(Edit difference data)
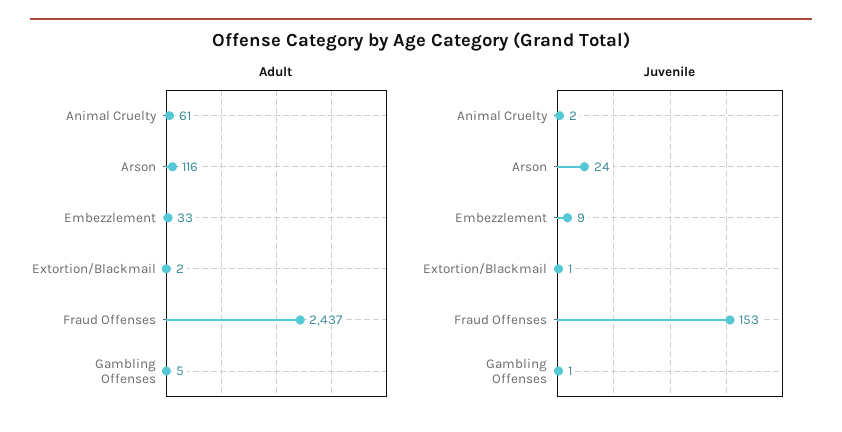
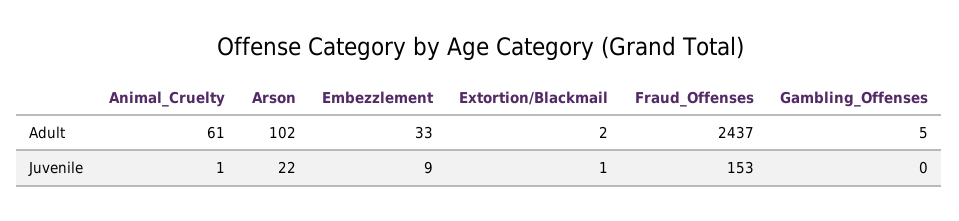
  {
    "Adult": {
      "Animal Cruelty": 61,
-     "Arson": 116,
+     "Arson": 102,
      "Embezzlement": 33,
      "Extortion/Blackmail": 2,
      "Fraud Offenses": 2437,
      "Gambling Offenses": 5
    },
    "Juvenile": {
-     "Animal Cruelty": 2,
+     "Animal Cruelty": 1,
-     "Arson": 24,
+     "Arson": 22,
      "Embezzlement": 9,
      "Extortion/Blackmail": 1,
      "Fraud Offenses": 153,
-     "Gambling Offenses": 1
+     "Gambling Offenses": 0
    }
  }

### Exercise details
Print all entries exactly, without images.

### Finished exercise
  {
    "Adult": {
      "Animal Cruelty": 61,
-     "Arson": 116,
+     "Arson": 102,
      "Embezzlement": 33,
      "Extortion/Blackmail": 2,
      "Fraud Offenses": 2437,
      "Gambling Offenses": 5
    },
    "Juvenile": {
-     "Animal Cruelty": 2,
+     "Animal Cruelty": 1,
-     "Arson": 24,
+     "Arson": 22,
      "Embezzlement": 9,
      "Extortion/Blackmail": 1,
      "Fraud Offenses": 153,
-     "Gambling Offenses": 1
+     "Gambling Offenses": 0
    }
  }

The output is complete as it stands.